[SciPy-Dev] Resolving PR 235: t-statistic = 0/0 case

Wed Jun 6 17:37:45 EDT 2012

On Wed, Jun 6, 2012 at 10:18 PM, Junkshops <junkshops at gmail.com> wrote:
> Hi Nathaniel,
>
> At the outset, I'll just say that if the consensus is that we should
> return NaN, I'll accept that. I'll still try and argue my case though.
>
>> My R seems to throw an exception whenever the variance is zero
>> (regardless of the mean difference), not return NaN:
> Sorry, yes, that's correct.
>
>> Like any parametric test, the t-test only makes sense under some kind
>> of (at least approximate) assumptions about the data generating
>> process. When the sample variance is 0, then those assumptions are
>> clearly violated,
> So this seems similar to argument J2, and I still don't understand it.
> Let's say we assume our population data is normally distributed and we
> take three samples from the population and get [1,1,1]. How does that
> prove our assumption is incorrect? It's certainly possible to pull the
> same number three times from a normal distribution.

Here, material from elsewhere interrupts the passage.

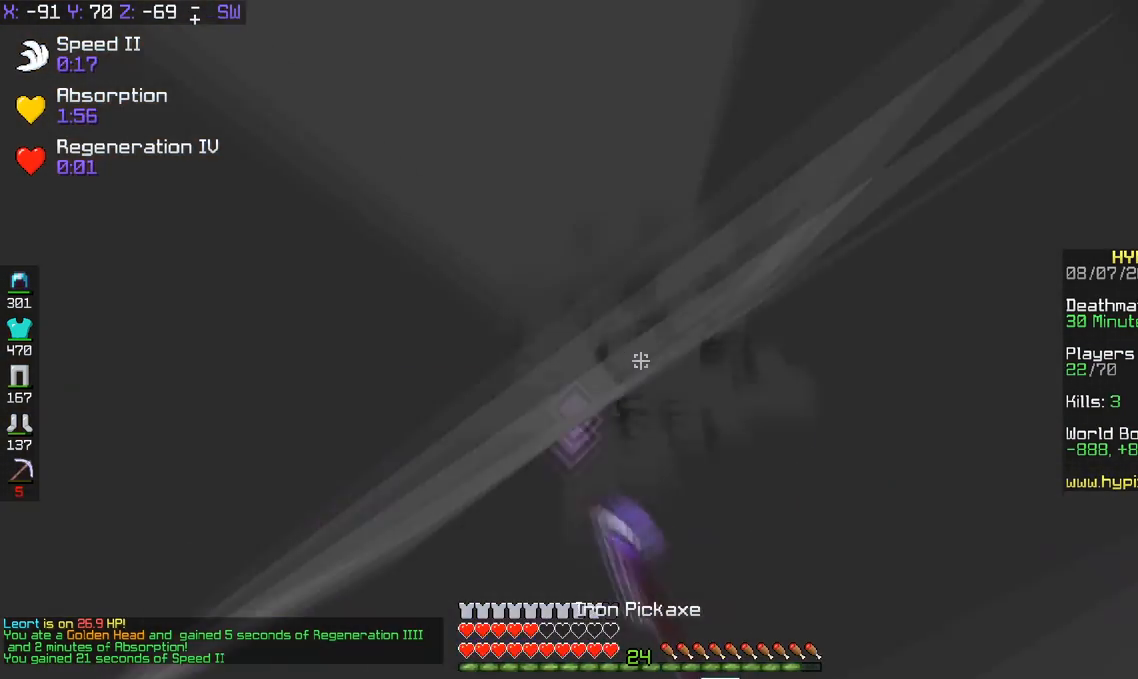
{"keys": [], "events": [[133, "a", "up"]]}
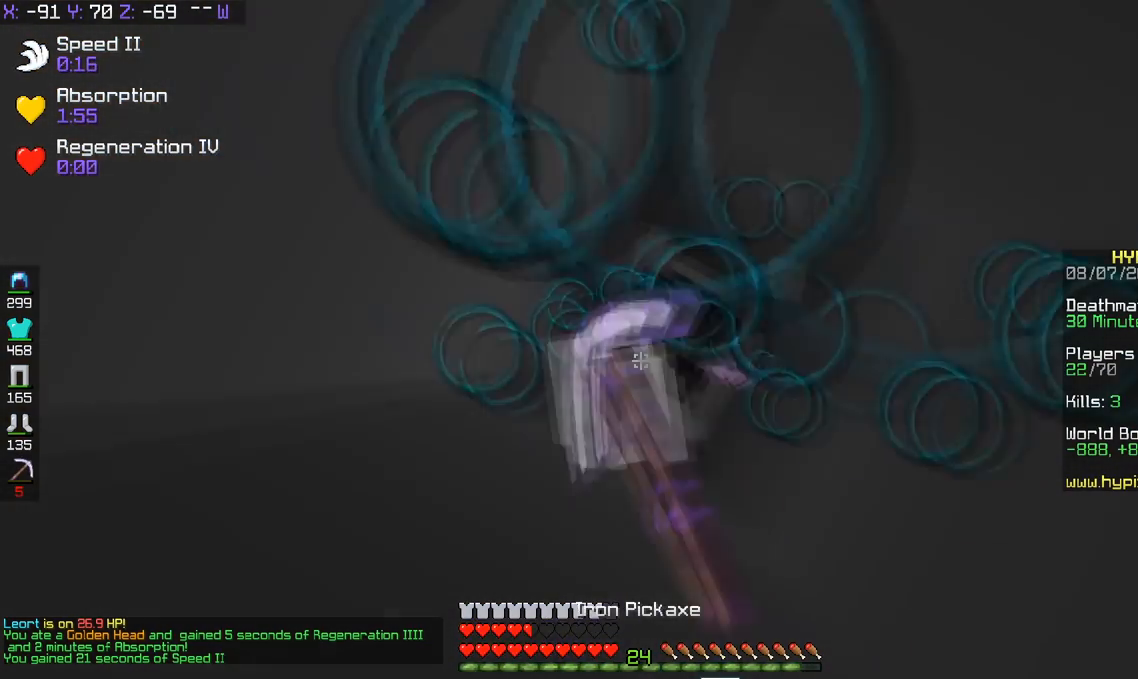
{"keys": [], "events": [[17, "a", "down"], [184, "a", "up"]]}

Well, no, it isn't possible really -- taking n IID samples from a
normal distribution and getting exactly the same number twice is an
event that has probability zero. (Note that this is a stronger
statement than the one you were comparing it to, that getting any
specific vector of samples has probability zero. There are infinitely
many vectors which contain at least one duplicate; the set of all of
them collectively has probability zero.) OTOH there are many other
common processes which do produce such samples, and in practice those
are where such samples come from.

>> and it doesn't seem appropriate to me to start
>> making up numbers according to some other rule that we hope might give
>> some sort-of appropriate result ("In the face of ambiguity, refuse the
>> temptation to guess."). So I actually like the R/Matlab option of
>> throwing an exception or returning NaN.
>
> Well, we're not making up numbers here - we absolutely know the means
> are the same. Hence p  = 1 and t = 0.

That is not what p=1 and t=0 mean in any kind of frequentist test. If
the means are the same (the null hypothesis is true), then p should be
a sample from a uniform distribution and t a sample from a t
distribution.

And even if we pretend that such data actually did come from a normal
distribution (which is never going to be what actually happened in
practice), then we actually still don't have any evidence that the
means are the same. What we know is that the difference in the means
is too small for us to measure, and also that the variance is too
small for us to measure. But we don't know their relative sizes. It
sounds like you're mixing up substantative and significant differences
-- certainly no-one cares if their means differ by 10^-20, but if you
somehow had an instrument that could produce measurements accurate to
10^-30, than a 10^-20 difference could easily be statistically
significant.

Whatever R does is usually based on the consensus of a bunch of really
picky, opinionated, professional statisticians; I think they have a
good reason for making the choice they did here.

-N